Tendon and Ligament Injuries
About tendons and ligaments
- A tendon is made of fibrous connective tissue and attach muscles to bones. The primary function of a tendon is to transmit the mechanical force of muscle contraction to the bones. In other words, a tendon serves to move the bone to which it is attached. With advanced age, tendons become more prone to degeneration followed by injuries. Tendon repair often requires lengthy rehabilitation, especially in the elderly.
- A ligament is made of fibrous connective tissue that attaches bones to bones and bone to cartilage, and usually holds together structures. The primary function of ligaments is to provide joint stability and maintain joint position. Think of the main knee ligaments – the anterior and posterior cruciate ligaments. They connect the thigh bone to the shin bone and keep the knee stable so you can walk and support your weight.
About Soft Tissue injuries
Tendons and ligaments are soft tissues. There are two categories of soft tissue injuries: Acute and overuse injuries. Acute injuries involve trauma, while chronic injuries result from overuse and repetitive motions that occur so regularly that they can cause bursitis and tendonitis.
Many acute soft tissue injuries of ligaments and tendons can be treated conservatively with rest, ice, compression, elevation and over the counter anti-inflammatory medications, bracing, and physical therapy. The most severe strains and sprains may require surgical repair.
What are common types of tendon and ligament injuries?
Tendons and ligaments in the upper and lower limbs are some of the most common sites for musculoskeletal injuries during physical activity including sports and in laborers such as painters, and gardeners who perform repetitive motions.
About Ligament Sprains
A sprain is a stretching or tearing of the ligament.

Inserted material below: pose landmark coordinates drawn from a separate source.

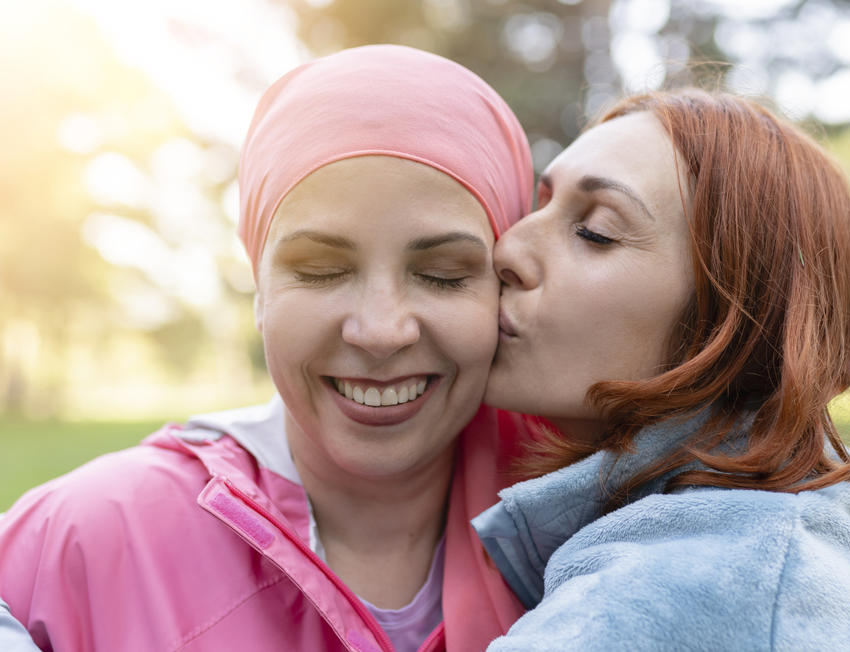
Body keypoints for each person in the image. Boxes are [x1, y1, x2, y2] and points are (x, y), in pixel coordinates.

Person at [0, 45, 533, 652]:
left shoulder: (595, 520)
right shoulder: (93, 534)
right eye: (321, 270)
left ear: (506, 286)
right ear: (259, 289)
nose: (381, 331)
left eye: (441, 273)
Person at [473, 88, 850, 650]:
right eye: (538, 206)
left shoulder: (683, 590)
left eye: (595, 231)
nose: (506, 248)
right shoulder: (799, 530)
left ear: (741, 319)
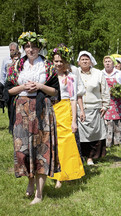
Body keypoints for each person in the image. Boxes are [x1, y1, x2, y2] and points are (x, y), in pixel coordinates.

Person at [4, 32, 59, 205]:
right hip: (22, 110)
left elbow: (56, 92)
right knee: (23, 150)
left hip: (42, 111)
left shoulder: (48, 66)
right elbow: (8, 91)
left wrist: (40, 86)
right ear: (23, 48)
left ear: (39, 47)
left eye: (34, 46)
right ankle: (30, 180)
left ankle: (39, 194)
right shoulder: (16, 66)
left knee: (42, 150)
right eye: (27, 46)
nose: (31, 49)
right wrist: (23, 87)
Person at [46, 46, 85, 188]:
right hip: (52, 109)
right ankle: (56, 172)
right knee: (54, 143)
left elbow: (74, 98)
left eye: (61, 61)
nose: (58, 64)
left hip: (66, 110)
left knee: (66, 144)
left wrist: (74, 120)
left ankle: (64, 176)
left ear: (66, 62)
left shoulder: (71, 77)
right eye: (56, 61)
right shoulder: (49, 77)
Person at [77, 51, 110, 165]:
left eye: (87, 59)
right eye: (82, 59)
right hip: (79, 108)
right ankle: (81, 156)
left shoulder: (98, 74)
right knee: (81, 135)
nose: (85, 61)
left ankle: (90, 157)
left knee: (94, 134)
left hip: (95, 107)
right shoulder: (75, 73)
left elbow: (105, 90)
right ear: (79, 61)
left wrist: (105, 106)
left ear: (91, 61)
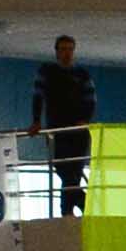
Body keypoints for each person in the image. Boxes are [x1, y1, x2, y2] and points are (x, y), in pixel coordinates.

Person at [31, 34, 98, 213]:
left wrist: (85, 120)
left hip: (78, 132)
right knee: (64, 172)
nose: (66, 53)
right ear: (57, 52)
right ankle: (89, 208)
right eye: (63, 49)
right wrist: (36, 121)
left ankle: (67, 212)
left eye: (69, 49)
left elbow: (91, 101)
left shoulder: (82, 75)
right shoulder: (46, 72)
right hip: (57, 131)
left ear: (73, 51)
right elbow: (37, 97)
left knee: (72, 175)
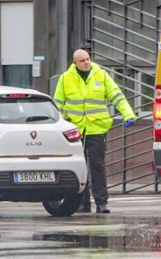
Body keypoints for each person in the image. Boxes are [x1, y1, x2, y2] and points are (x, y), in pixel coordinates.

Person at [54, 49, 136, 214]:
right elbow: (58, 104)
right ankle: (82, 203)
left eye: (88, 59)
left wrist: (128, 114)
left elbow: (116, 95)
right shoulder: (65, 78)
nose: (86, 62)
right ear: (75, 63)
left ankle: (101, 203)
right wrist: (57, 125)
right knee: (80, 167)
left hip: (96, 128)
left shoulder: (101, 75)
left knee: (98, 166)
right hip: (76, 130)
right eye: (82, 60)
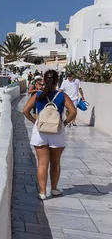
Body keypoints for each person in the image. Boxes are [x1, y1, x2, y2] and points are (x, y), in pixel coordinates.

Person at [23, 70, 77, 200]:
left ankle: (42, 192)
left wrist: (35, 121)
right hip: (57, 131)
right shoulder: (62, 96)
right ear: (57, 81)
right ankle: (54, 189)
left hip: (40, 132)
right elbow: (73, 112)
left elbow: (25, 111)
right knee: (55, 162)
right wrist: (64, 123)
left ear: (43, 80)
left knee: (42, 163)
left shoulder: (38, 95)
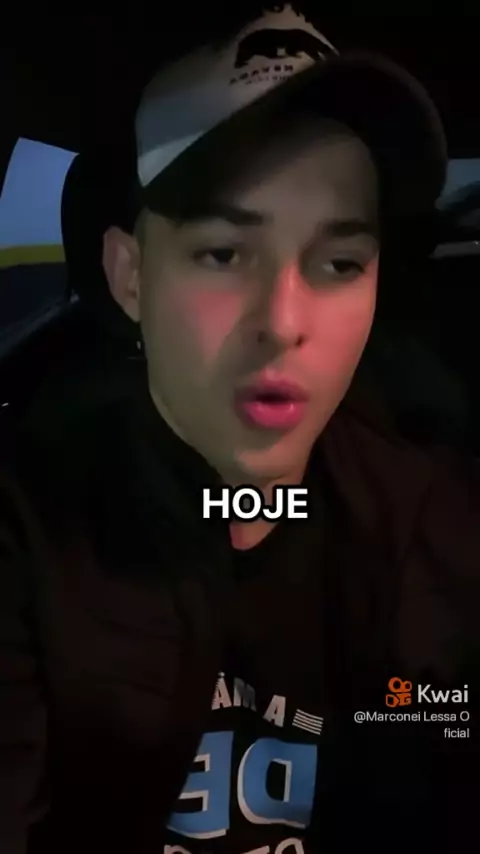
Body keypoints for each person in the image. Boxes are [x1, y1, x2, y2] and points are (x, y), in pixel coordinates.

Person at [1, 5, 479, 853]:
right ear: (130, 276)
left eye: (339, 263)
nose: (284, 322)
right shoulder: (27, 525)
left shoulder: (431, 523)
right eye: (223, 253)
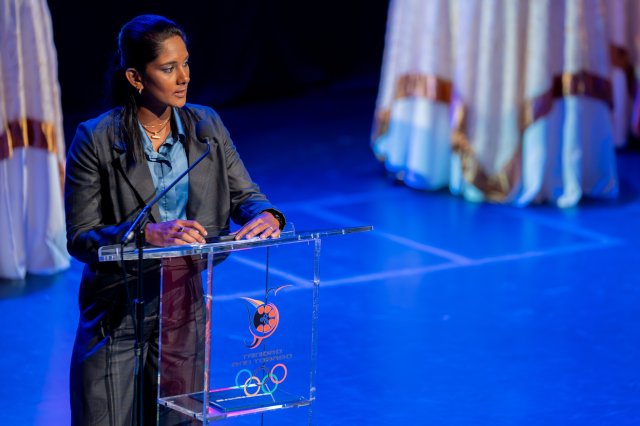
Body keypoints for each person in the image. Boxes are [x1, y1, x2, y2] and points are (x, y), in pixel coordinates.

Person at [64, 14, 285, 425]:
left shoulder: (206, 126)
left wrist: (269, 216)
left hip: (183, 304)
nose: (184, 77)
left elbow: (246, 196)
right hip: (117, 311)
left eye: (185, 64)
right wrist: (146, 235)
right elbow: (80, 238)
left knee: (180, 419)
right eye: (168, 68)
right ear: (135, 77)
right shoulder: (96, 138)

The severity of the sprain is graded depending on the level of damage.
- A first-degree sprain is a stretched ligament causing microscopic damage but no instability.

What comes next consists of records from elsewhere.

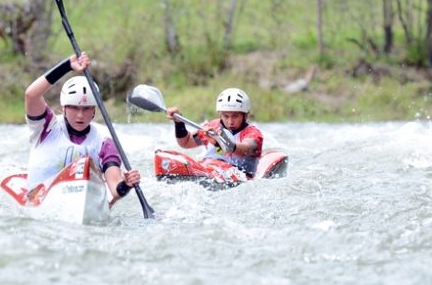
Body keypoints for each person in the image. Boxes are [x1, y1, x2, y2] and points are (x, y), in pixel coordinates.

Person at [24, 52, 140, 199]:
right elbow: (31, 95)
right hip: (39, 196)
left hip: (84, 200)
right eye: (74, 107)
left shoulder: (105, 140)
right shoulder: (46, 127)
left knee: (87, 164)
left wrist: (126, 184)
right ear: (64, 107)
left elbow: (115, 189)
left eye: (86, 108)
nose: (80, 115)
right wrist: (66, 66)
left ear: (94, 110)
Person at [165, 87, 263, 177]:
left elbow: (246, 149)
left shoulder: (252, 133)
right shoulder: (213, 127)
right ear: (220, 114)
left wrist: (219, 141)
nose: (230, 121)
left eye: (235, 116)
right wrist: (179, 123)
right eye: (226, 116)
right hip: (211, 168)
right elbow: (185, 142)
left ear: (245, 115)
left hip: (240, 174)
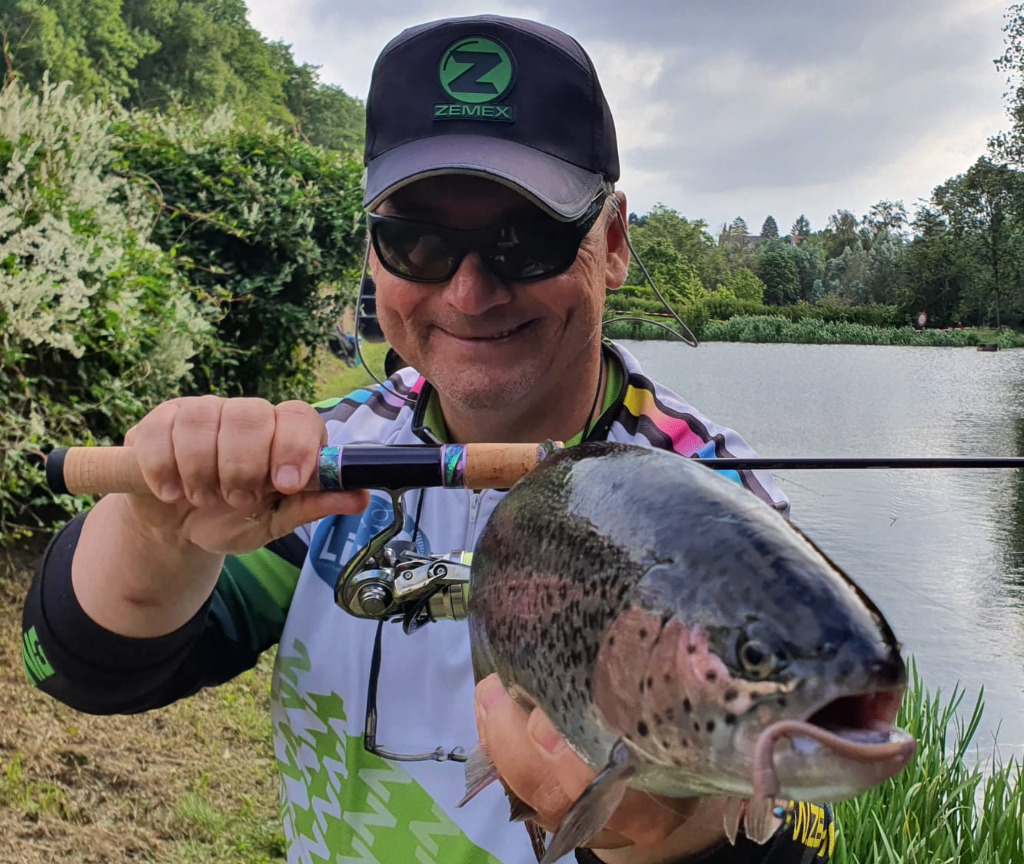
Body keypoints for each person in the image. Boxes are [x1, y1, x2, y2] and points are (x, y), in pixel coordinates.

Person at [21, 14, 835, 864]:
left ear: (614, 241)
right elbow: (81, 669)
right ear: (374, 254)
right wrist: (155, 531)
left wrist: (676, 836)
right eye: (417, 242)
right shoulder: (333, 458)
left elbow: (800, 817)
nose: (472, 293)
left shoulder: (718, 502)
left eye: (525, 239)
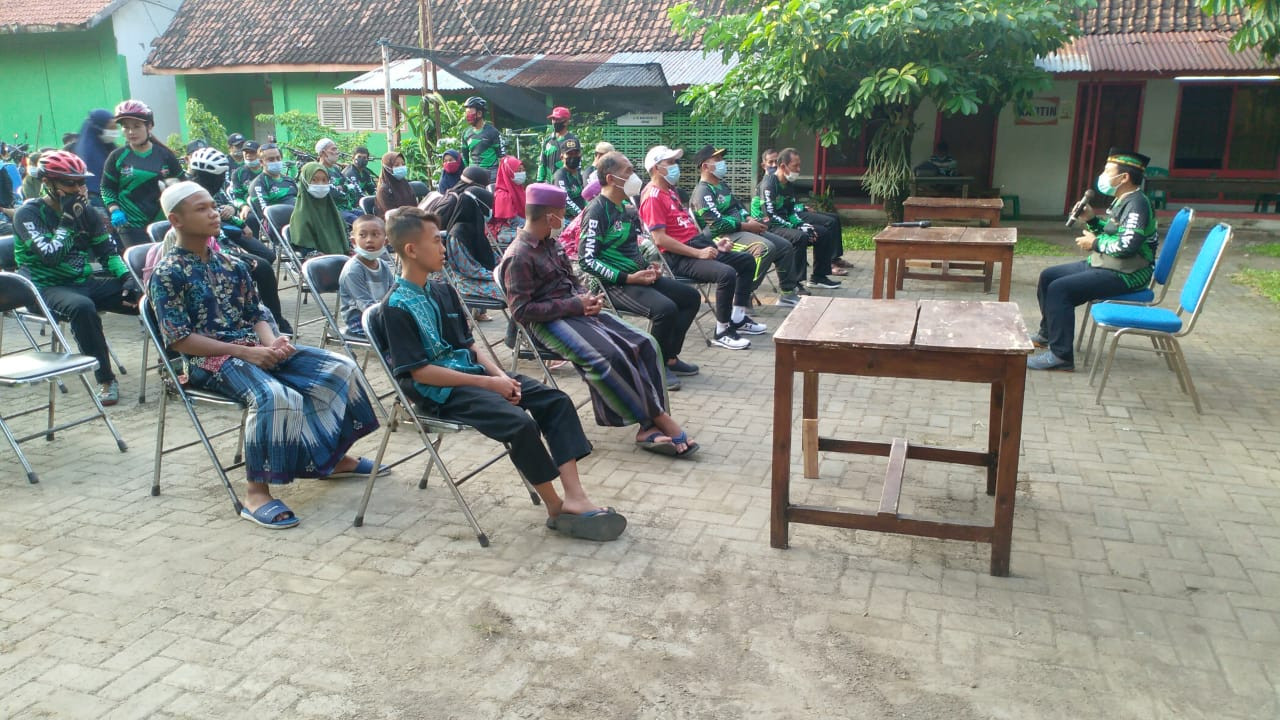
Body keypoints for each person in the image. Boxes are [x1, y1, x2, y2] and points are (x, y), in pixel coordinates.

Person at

- A second-degree sprain is a partial tear of the ligament with symptoms and only mild instability.
- A third-degree sprain is a complete tear of the ligament. A severe sprain can be confused with a fracture. A ligament tear can occur in the middle of the ligament or at one end where it attaches to bone. If the tear is at the bone it can cause an avulsion fracture, an injury that tears a piece of bone torn off with the ligament.

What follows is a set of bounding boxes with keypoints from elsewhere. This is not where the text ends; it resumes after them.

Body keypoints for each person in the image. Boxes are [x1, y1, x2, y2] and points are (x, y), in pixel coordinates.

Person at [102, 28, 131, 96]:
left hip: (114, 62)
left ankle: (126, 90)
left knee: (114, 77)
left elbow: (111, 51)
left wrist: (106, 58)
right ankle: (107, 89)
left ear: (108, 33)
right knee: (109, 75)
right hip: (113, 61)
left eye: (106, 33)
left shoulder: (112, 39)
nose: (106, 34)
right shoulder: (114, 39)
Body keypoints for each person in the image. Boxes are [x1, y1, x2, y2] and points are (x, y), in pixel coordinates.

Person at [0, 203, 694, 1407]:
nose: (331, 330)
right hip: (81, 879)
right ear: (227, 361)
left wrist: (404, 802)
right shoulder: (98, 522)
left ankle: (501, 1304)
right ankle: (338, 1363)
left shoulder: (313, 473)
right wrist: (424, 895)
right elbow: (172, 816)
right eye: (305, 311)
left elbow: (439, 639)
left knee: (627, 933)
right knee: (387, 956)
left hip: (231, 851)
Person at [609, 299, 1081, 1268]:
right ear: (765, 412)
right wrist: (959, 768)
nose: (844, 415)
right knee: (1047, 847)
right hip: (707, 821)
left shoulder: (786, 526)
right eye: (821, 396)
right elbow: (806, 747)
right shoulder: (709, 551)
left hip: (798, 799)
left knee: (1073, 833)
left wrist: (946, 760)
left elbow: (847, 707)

What causes a ligament sprain?
Sprains are usually caused by forcing the joint out of its normal range of motion which stretches the ligaments too severely. Sprains are often the result of a trauma like a fall or a sports injury that forces a joint out of its normal range such as twisted ankle from walking on an uneven surface, or sudden changes in direction with the foot planted.
What are the symptoms of a ligament sprain?
Ligament sprains typically affect the ankle, knee, and wrist. Symptoms of a ligament sprain include pain, swelling and bruising and commonly affect the ankle, knee, and wrist. Other symptoms include stiffness, reduced range of motion, inability to bear weight or use the joint normally, and hearing or sensing a pop at the time of the injury.
Common ligament sprains
- Injuries to knee ligaments including the anterior cruciate ligament (ACL).
- The ankle is one of the most commonly sprained joints.
- Wrist sprains happen for all sorts of reasons, from sports like skateboarding and gymnastics, to slipping and falling and reaching out to stop yourself.
About Muscle and Tendon Strains
Tendons suffer strains. A strain is a twist, pull or tear of a muscle or tendon. Strains typically occur at the junction where the muscle and the tendon meet. A strain is commonly called a pulled muscle. The legs, ankles, hands, and elbows are common sites of strain injuries. The most common type of injury to tendons is tendonitis, an overuse injury. It is characterized by activity-related pain, local tenderness and decreased strength and movement.
What causes strains?
Strains often occur during sports like soccer but can also occur from repetitive motions as are found in tennis and golf, or from lifting a heavy object including weightlifting, slip and falls, running, jumping, and throwing.
What are the symptoms of a strain?
Strains can be a mild stretch or a partial or complete tear. Symptoms include loss of function, pain and tenderness, swelling, bruising, cramping, muscle weakness and reduced range of motion. Strains typically occur in the low back, groin, calf, and in the hamstring muscles on the back of the thigh.
What are some common tendon strains?
- Achilles tendonitis is the most common tendon strain. The Achilles tendon connects your calf muscle to the heel of your foot. A complete rupture of the Achilles tendon may cause severe pain and makes it impossible to walk.
- Wrist tendonitis is inflammation of the tendons that connect the bones of the lower arm to the bones in the fingers. This affects the ability to grip objects and move the fingers.
- Tennis or Golfer’s elbow is tendonitis of the forearm muscles that attach to outside or inside of the elbow.